Researchers in Italy have devised a new social network analysis-based approach to studying research scenarios. The multidimensional picture they can obtain of research in a set of countries using this technique can reveal interest and might even be able to detect hubs operating within those countries. Paolo Lo Giudice and Domenico Ursino of the University ‘Mediterranea’ of Reggio Calabria, Paolo Russo of Negg International, in Rome, explain that such improved understanding might lead to new insights into how socio-economic factors influence research.
The team has investigated the North African countries of Algeria, Egypt, Morocco, and Tunisia in the anticipation of providing new knowledge to policymakers who might then be able to sustain the accumulation of scientific and technological capabilities in the region in a way that has not been possible previously.
The data available for scientometrics and bibliometrics investigations of scientific and technological research continues to grow apace.

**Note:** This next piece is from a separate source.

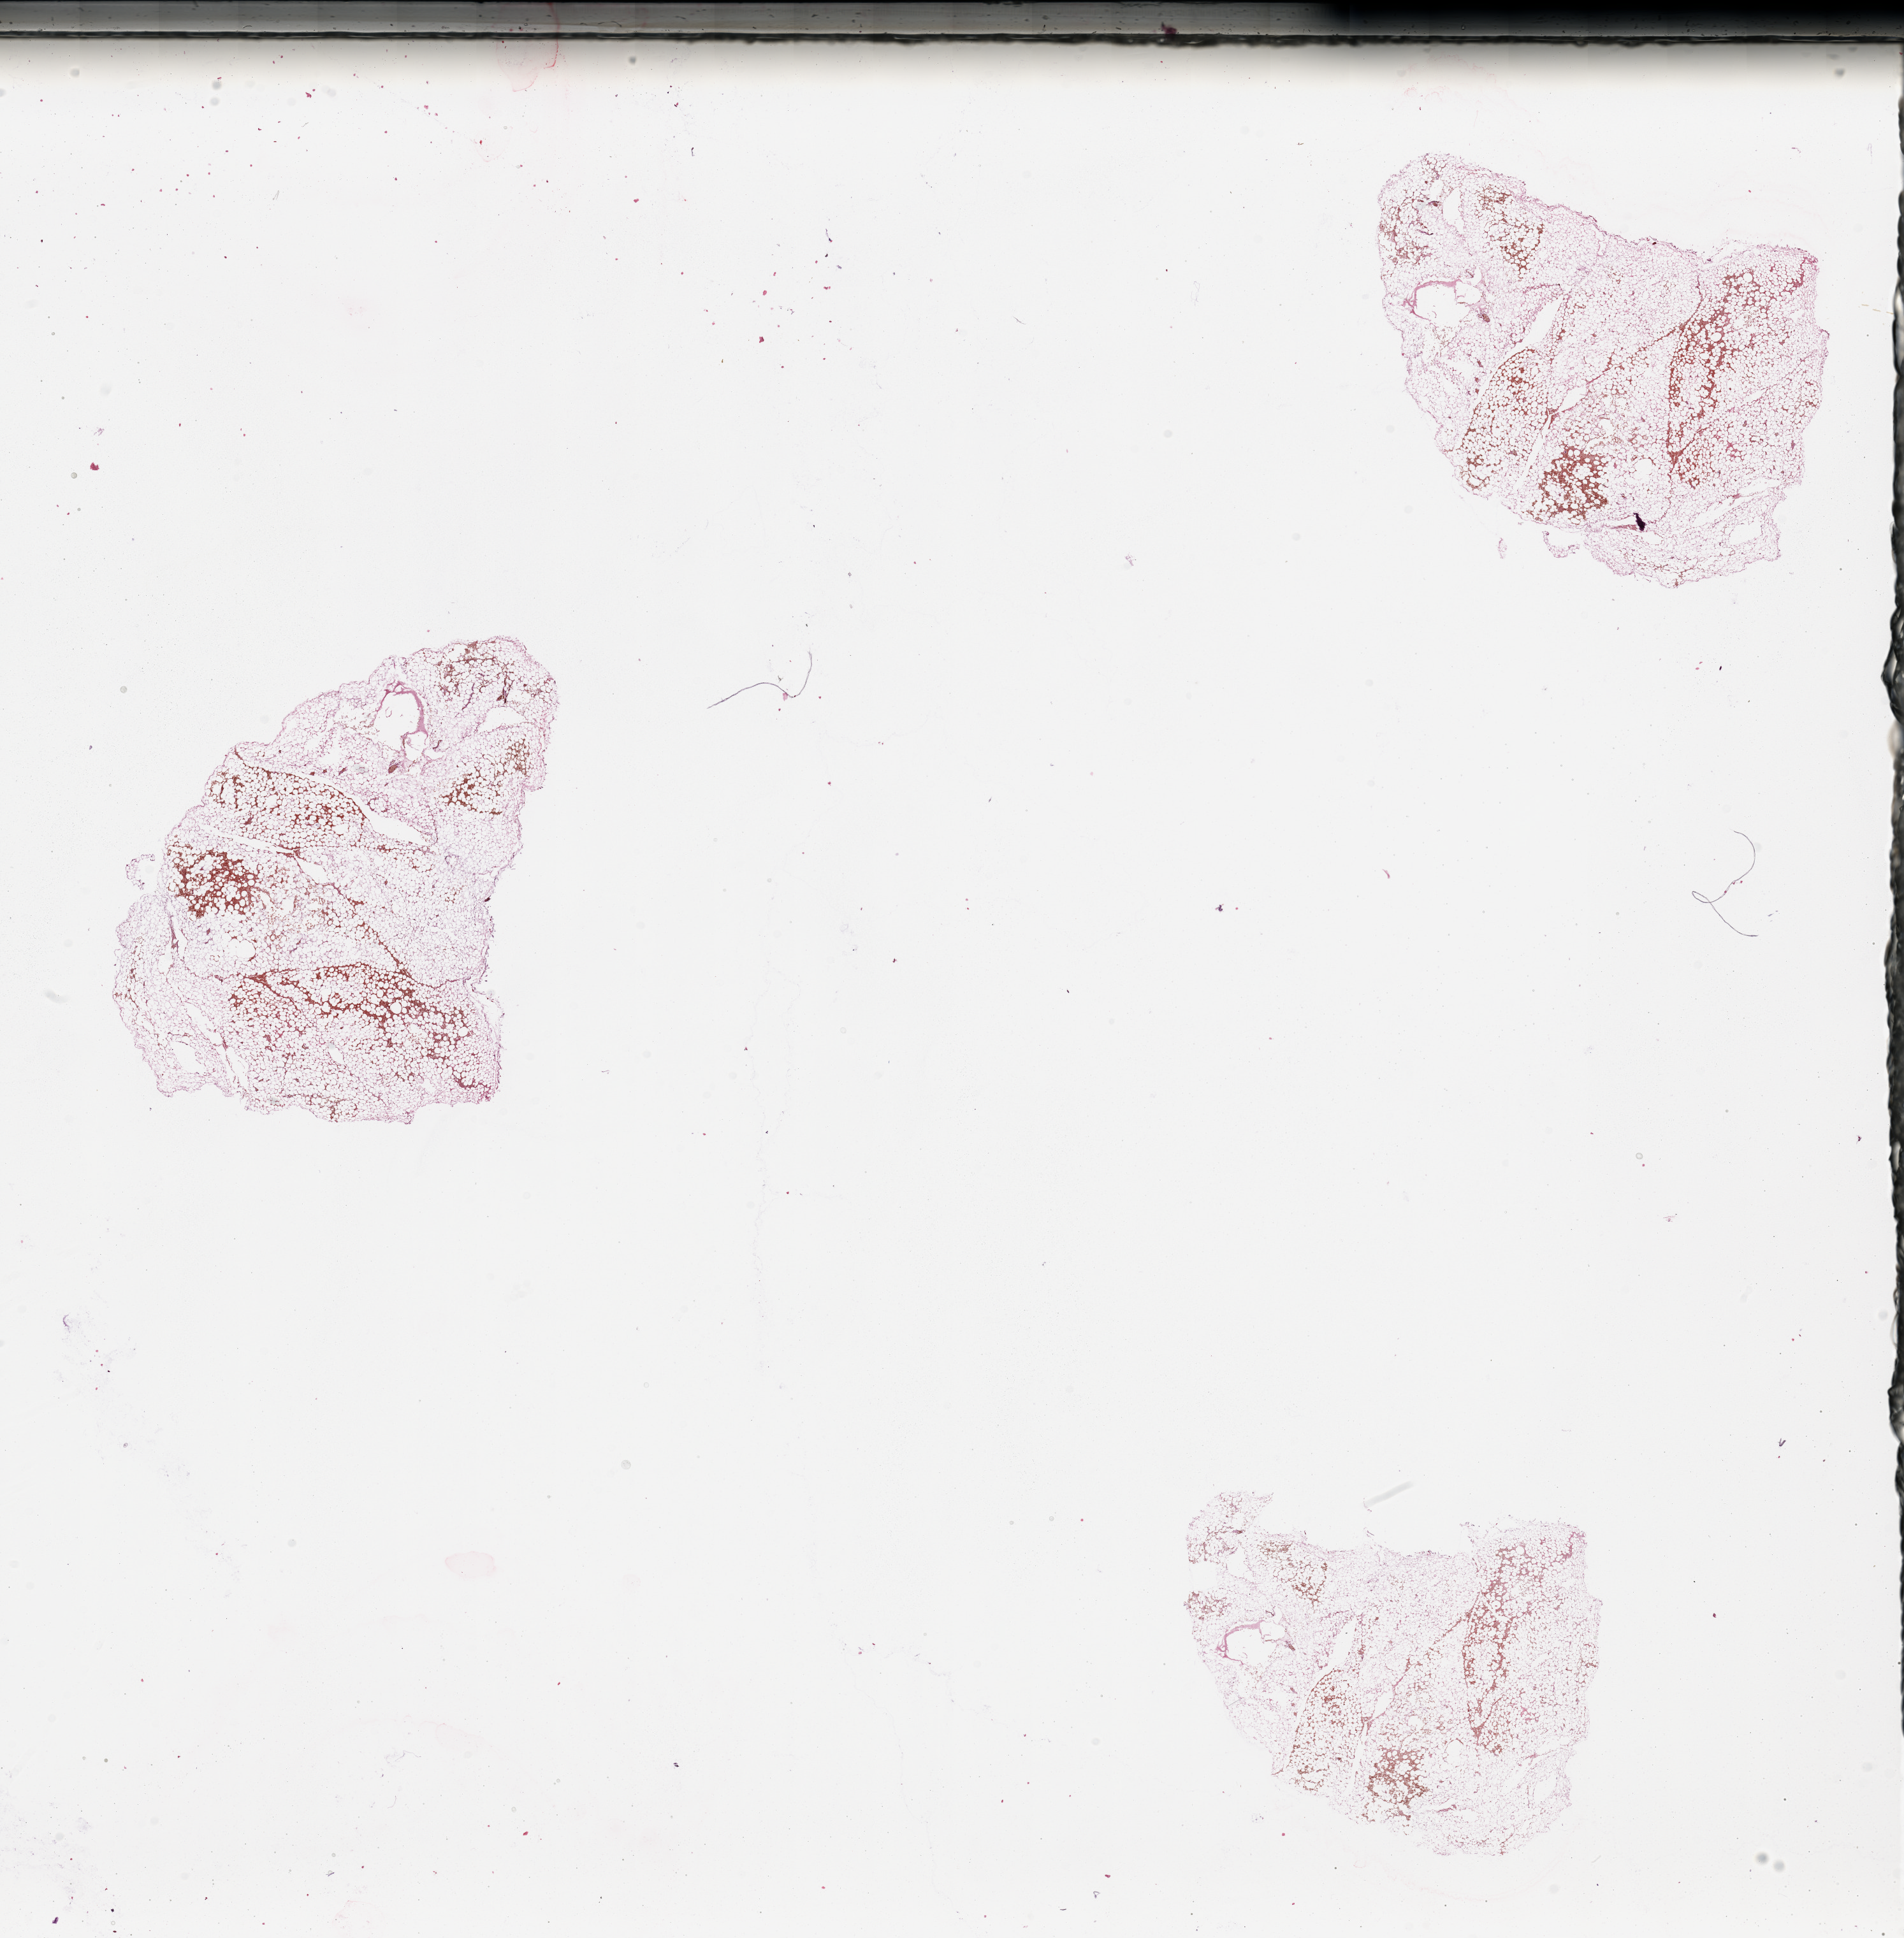
Digitized Hematoxylin and eosin (H&E) stained tissue section (whole slide), a low-resolution overview of the entire scanned area, about 23.6 x 24.1 mm (slide scanned at 20x); normal (non-tumour) tissue sample, sampled site: lymph node. 32-year-old male patient.
This section: normal (non-tumour) tissue from the same patient. Patient diagnosis: Malignant melanoma, NOS.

There is therefore an urgent need, if use is to be made of this “big data”, to develop the necessary tools examine and interpret this data and to plot out meaning and extract knowledge from it. The team’s success with their social network analysis (SNA) approach now points them towards developing the approach still further to extract knowledge patterns about patent inventors and how they cooperate, to verify the presence of ‘power inventors’ in a given country, and to verify the existence of a backbone and of possible cliques among them.
Giudice, P.L., Russo, P. and Ursino, D. (2018) ‘A new social network analysis-based approach to extracting knowledge patterns about research activities and hubs in a set of countries‘, Int. J. Business Innovation and Research, Vol. 17, No. 2, pp.147-186.